Hi,
I am a student at Swansea University who has been asked to visualize some data from the Project Tycho dataset (https://www.tycho.pitt.edu/).
I have created a Radar Chart to visualize the difference in infection numbers of 5 different diseases in the US. Here is a link if you wish to take a closer look: https://plot.ly/~johnmctiernan/24/new-york-california-virginia-texas-illinois/#plot
• Image:
!• Visual Design Type: Radar Chart
• Name of Tool: Plotly
• Country: United States
• Disease: Measles, Influenza, Typhoid, Tuberculosis and Pertussis
• Year: 1888-2017
• Visual Mappings: Each colour represents a different state as shown in the legend. The diseases each have their own axis that visualises the count value of that disease for a given state. Each ring/circle represent 0.5 million people. We are also able to remove any of the states, if we wish to compare a smaller number.
• Unique Observation: We can see the Measles is the most infectious disease out of the five shown, as it consistently has the highest count value for each state. We can also see that even though the population of California is higher than Texas, the spread of measles in Texas over the past 100+ years has been much greater than that of California.

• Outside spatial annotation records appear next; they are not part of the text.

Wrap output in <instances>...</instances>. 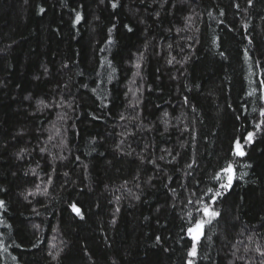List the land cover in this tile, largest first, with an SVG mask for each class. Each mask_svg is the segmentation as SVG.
<instances>
[{"label": "trees", "instance_id": "1", "mask_svg": "<svg viewBox=\"0 0 264 264\" xmlns=\"http://www.w3.org/2000/svg\"><path fill=\"white\" fill-rule=\"evenodd\" d=\"M111 4L0 0V264H261L264 0Z\"/></svg>", "mask_w": 264, "mask_h": 264}, {"label": "snow or ice", "instance_id": "2", "mask_svg": "<svg viewBox=\"0 0 264 264\" xmlns=\"http://www.w3.org/2000/svg\"><path fill=\"white\" fill-rule=\"evenodd\" d=\"M101 2H103V0H101ZM247 3L249 5H252L253 0H247ZM111 6L113 9L117 8L118 0H112ZM236 7L238 8L239 5H236ZM44 11H45V9L43 7H41L40 12L43 13ZM220 14L224 15L222 10H221ZM157 15H159V13H157ZM81 20H82L81 13L77 12L74 23H79ZM221 23H222V21H221ZM113 27H115V26H113ZM125 27H128V26L126 25ZM128 30L132 31L131 28H128ZM109 32H111V29H109ZM221 55H223V53H221ZM168 63H172V60H169ZM136 67L139 69L140 64L137 63ZM260 85H261V88L264 89V80L260 81ZM95 91L96 90L93 89V92H95ZM251 94L252 93H249V95H251ZM259 99L264 100V92H262ZM185 103H187V98H185ZM40 106L45 107V108L49 107V105L46 104L45 101H43V100L40 101ZM259 114L261 117H264V107H262L260 109ZM164 115L167 116L168 113L165 112ZM98 118L99 117H97V119ZM120 118L122 120L124 119L123 116H121ZM237 119H239V117H237ZM261 125H264V120H261L259 123H257L255 125V129L260 130ZM254 135H255V132L249 131L247 133V136L244 137V141L246 143L252 142ZM49 139H51V137H49ZM43 150L44 149H41V151H43ZM233 151L238 156H244L245 155V152L243 151V145L240 142V138H237L235 140ZM160 159H163V157H160ZM150 162L155 164V161H150ZM193 163H195V161H193ZM187 167L192 168V164H189ZM65 175H67V174H65ZM213 179H215L217 181L224 180L225 182L219 183L218 187H216V188L209 187L207 189V191L204 193V195L208 196L209 194H211L209 196V200L207 202H205L203 199H198L195 202L196 204L200 205L199 207H196V209H195L196 213L200 214V217L198 219L193 218V222L186 229V234L188 235V237L191 240V248L188 249V256L190 258H195L198 255V245L201 242V239L205 238V232H204L205 226L211 224L213 222V220H216L220 216V212L217 211L214 206L217 203L218 199L221 198L223 195H225V193L232 187L233 180L235 179V172H234L233 164L231 162H228L225 167L221 168L217 173H215V175L213 176ZM49 183H51V178H49ZM40 191H41L40 186L37 185L36 186V192H40ZM43 191L46 193L47 189H44ZM173 191H175V190L173 189ZM36 192H30L29 195H35ZM188 203L193 204L194 202L191 199H189ZM4 204H5V201L0 200V207H3ZM69 207L81 219L84 218L83 214H82V210L77 206V204L75 202L71 203L69 205ZM117 211H119V209H117ZM189 216H192V213H189ZM206 238L208 240H211V236H207ZM160 239L161 238L159 236L156 237L157 241H160ZM0 244H2V241H0ZM256 251L260 252V254L262 256H264V252H261V250L259 248H257ZM186 264H194V259H188ZM261 264H264V261H262Z\"/></svg>", "mask_w": 264, "mask_h": 264}]
</instances>
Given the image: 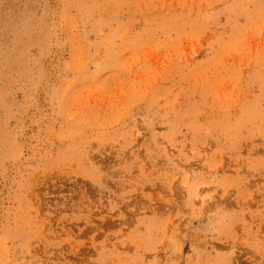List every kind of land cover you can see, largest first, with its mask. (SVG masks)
<instances>
[{
  "label": "rangeland",
  "instance_id": "rangeland-1",
  "mask_svg": "<svg viewBox=\"0 0 264 264\" xmlns=\"http://www.w3.org/2000/svg\"><path fill=\"white\" fill-rule=\"evenodd\" d=\"M0 264H264V0H0Z\"/></svg>",
  "mask_w": 264,
  "mask_h": 264
}]
</instances>
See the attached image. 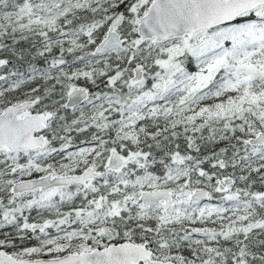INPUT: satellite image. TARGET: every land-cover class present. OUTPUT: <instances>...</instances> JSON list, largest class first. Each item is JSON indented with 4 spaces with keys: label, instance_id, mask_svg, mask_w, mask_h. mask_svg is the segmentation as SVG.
<instances>
[{
    "label": "snow or ice",
    "instance_id": "snow-or-ice-1",
    "mask_svg": "<svg viewBox=\"0 0 264 264\" xmlns=\"http://www.w3.org/2000/svg\"><path fill=\"white\" fill-rule=\"evenodd\" d=\"M0 264H264V0H0Z\"/></svg>",
    "mask_w": 264,
    "mask_h": 264
}]
</instances>
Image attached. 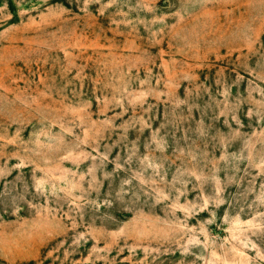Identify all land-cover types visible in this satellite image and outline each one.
<instances>
[{"label":"rangeland","instance_id":"obj_1","mask_svg":"<svg viewBox=\"0 0 264 264\" xmlns=\"http://www.w3.org/2000/svg\"><path fill=\"white\" fill-rule=\"evenodd\" d=\"M0 264H264V0H0Z\"/></svg>","mask_w":264,"mask_h":264}]
</instances>
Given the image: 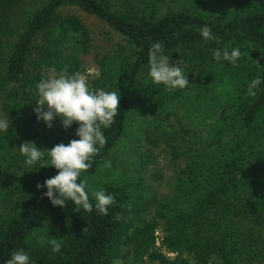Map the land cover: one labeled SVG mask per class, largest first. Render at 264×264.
<instances>
[{
  "label": "trees",
  "instance_id": "trees-1",
  "mask_svg": "<svg viewBox=\"0 0 264 264\" xmlns=\"http://www.w3.org/2000/svg\"><path fill=\"white\" fill-rule=\"evenodd\" d=\"M124 1L126 6L143 1L151 12L118 11L111 0H0V119L11 122L8 133L0 132V264L19 249L31 264H116L126 237L136 258L147 257L152 264H264V83L255 97L247 95L253 78L264 81V0H198L201 10L185 7L159 17V0ZM70 7L98 17L131 46L129 56L118 50L100 62L102 77L94 84L119 92L120 109L114 124L102 129L105 146L80 178L87 181L93 205L92 191L115 197L108 215L95 207L91 213H75L70 200L63 209L53 206L43 195L47 188L37 189V184L58 170L40 167L49 162L47 155L29 169L19 151L24 141L43 149L33 111L37 83L52 69L80 72L90 48L83 20L64 12ZM205 24L214 40L205 42L200 35ZM157 41L170 62L183 58L187 63V88L169 91L153 83L148 51ZM237 47L242 55L235 66L213 58L217 48ZM185 102L193 119L186 133L204 149L193 173L205 174L145 221L150 198L140 179L118 176L112 166L103 171V164L125 137L131 112L152 114L163 123ZM204 119L210 121L205 131L193 125L206 124ZM77 128L74 122L65 129L55 118L50 149L79 139ZM162 223V246L178 253L176 258L155 247ZM52 238L63 242L60 252L51 250Z\"/></svg>",
  "mask_w": 264,
  "mask_h": 264
},
{
  "label": "clouds",
  "instance_id": "clouds-1",
  "mask_svg": "<svg viewBox=\"0 0 264 264\" xmlns=\"http://www.w3.org/2000/svg\"><path fill=\"white\" fill-rule=\"evenodd\" d=\"M200 35L205 42L215 39L211 28L206 24L200 29ZM241 55L238 47L231 50L217 48L213 51L216 61H228L234 66ZM148 58L149 75L154 84H163L169 91L188 87V73H185L187 63L183 58L175 63L170 62V55L165 54L161 42L151 45ZM91 75L99 76V73L94 70H89L87 74H68L67 71L56 73L52 69L36 85L38 98L33 111L37 120H43L48 128H52L53 120L59 118L65 129L75 122L78 124L75 135L79 139H72L67 145L58 143L51 149H41L33 141H24L20 144L19 151L25 157L24 164L29 169L47 155L49 162L41 164L40 167L52 166L58 170L56 175L46 179L43 184H37V189L47 188L43 195L53 206L63 209L70 200L76 206L75 213H79L81 209L91 213L95 207L99 214L108 215V209L117 203L115 197L106 194L104 190L92 191L91 196L95 200L93 205L89 192L86 191L87 181L80 178L82 173L92 167L94 157L107 142L102 129L114 124L120 109V93L91 88ZM262 83L264 81L259 76L253 78L248 84L247 95L255 97ZM10 123L8 119H0V132L8 133ZM43 239L41 237L42 241ZM48 243L53 252H60L63 245L62 241L55 238L48 240ZM6 264H31V261L29 255L19 249L12 252Z\"/></svg>",
  "mask_w": 264,
  "mask_h": 264
},
{
  "label": "rangeland",
  "instance_id": "rangeland-1",
  "mask_svg": "<svg viewBox=\"0 0 264 264\" xmlns=\"http://www.w3.org/2000/svg\"><path fill=\"white\" fill-rule=\"evenodd\" d=\"M111 1L115 10L118 11L133 9L134 12L147 16L151 12L143 1H135L129 6L125 5L124 0ZM197 1L159 0L157 15L159 17L169 10H179L185 7L201 10L204 5L202 4V6ZM64 12L78 15L88 28L91 45L88 53L82 56L80 73L87 74L89 70L98 72L99 76H89V86L96 89L94 80L102 77L101 60L104 57L114 56L118 50L129 56L131 46L125 36L98 17L77 7L65 8ZM102 89L112 91L109 89V85L105 84ZM190 108V103H182L178 106L177 113H172L163 123H161L162 121L156 122L152 114L131 112L125 137L111 151L103 164V171H106V167L112 166L118 176L140 179L146 196L150 198L149 210L144 214L145 221L152 219L160 204L172 202L184 187L186 188L189 184H199L203 179L202 175L205 174V171L198 172L199 176L193 173V170L198 168L197 164L201 162L200 155L204 149L201 145L194 144L189 139V134L186 133L193 120H191ZM205 121L206 124L193 121V125L205 131L210 126V121ZM52 131V128H48L43 120L38 121L36 140L43 146V149H50L48 144ZM133 162H138L139 166L133 167ZM186 204L187 199L179 206L184 207ZM132 231L129 235L132 234ZM164 231L162 223L157 232L158 239L155 247L168 257L176 258L178 253L170 252L162 246L161 239ZM39 240L41 242V238ZM181 255L188 256L185 251ZM215 258L217 261L220 260L218 256ZM116 264H152V261L147 257L138 260L133 251L132 240L126 237L125 242L121 245L120 256L116 260Z\"/></svg>",
  "mask_w": 264,
  "mask_h": 264
}]
</instances>
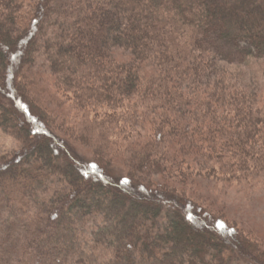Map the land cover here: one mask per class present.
I'll return each mask as SVG.
<instances>
[{"label":"trees","instance_id":"1","mask_svg":"<svg viewBox=\"0 0 264 264\" xmlns=\"http://www.w3.org/2000/svg\"><path fill=\"white\" fill-rule=\"evenodd\" d=\"M142 118L153 140H125ZM0 129L20 142L0 156V264H264L165 181L190 179V151L227 184L264 174V0H0Z\"/></svg>","mask_w":264,"mask_h":264},{"label":"rangeland","instance_id":"2","mask_svg":"<svg viewBox=\"0 0 264 264\" xmlns=\"http://www.w3.org/2000/svg\"><path fill=\"white\" fill-rule=\"evenodd\" d=\"M211 38L206 42V47L212 51L218 63L229 70H238L237 57L234 55L233 50L231 51L228 46L215 40L218 39L216 35H213ZM114 58L119 62H126L129 60L130 54L122 50H114ZM146 70H150L149 67ZM44 76L48 77L49 73L46 72ZM49 88L50 92H55L52 86H49ZM50 109L55 111V104H51ZM114 114L111 111L100 110L98 117L103 118L105 115V117H108ZM116 115L120 117L119 114ZM136 123H138V126L135 128L136 134H127L124 136V139L129 141V139L137 137L143 143L148 140H153L155 134H153L154 128L151 123L148 124L149 122L145 118L138 119ZM111 133H113L112 138L117 137L115 128H112ZM124 139L123 137L121 138L122 141ZM70 144L69 147L76 152L80 160H85L88 163L93 161V154L95 153L90 145L85 146L79 142ZM19 148V140L0 129V156L17 151ZM187 153H189L188 157H185L184 154L178 155L184 159L183 167L188 172L190 179L177 182L172 181L175 178L168 179L166 176L165 181L167 183L168 181L169 183L173 182L176 186L181 187L183 189V191H179L181 192V196L194 199L198 203L205 205L207 210L214 216H222L230 224H234L245 238L259 242L260 250L264 253V174L250 177L243 183L231 182L227 184L224 182V176L218 170H216L214 176H207L206 170L201 168V166L208 167L211 164L204 165L203 162L205 161L201 158L200 161L195 160L197 157L196 151ZM107 165L109 168L108 171H110L107 174L117 180L127 175L128 166L124 162L123 157L117 156ZM155 176L153 177L154 180L158 181L160 178ZM89 241L86 240L88 243Z\"/></svg>","mask_w":264,"mask_h":264}]
</instances>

• Data Preparation: The sum of the count values had to be calculated using python syntax.
• DOI: 10.25337/T7/ptycho.v2.0/US.6142004
•Literature: T. Munzner, Visualization Analysis & Design, A. K. Peters, 2014. I used this literature when deciding if I should use this visualisation. Specifically, I looked at the use of length and area as a channel for visualisation. From this literature, I could see that position on a common scale, as well as area and length are good channels for the visualisation of ordered data.
My questions are:
- Is there any better way I could represent this data?
- Would it be a worthwhile time investment to add a time slider to shift through the years to compare yearly numbers?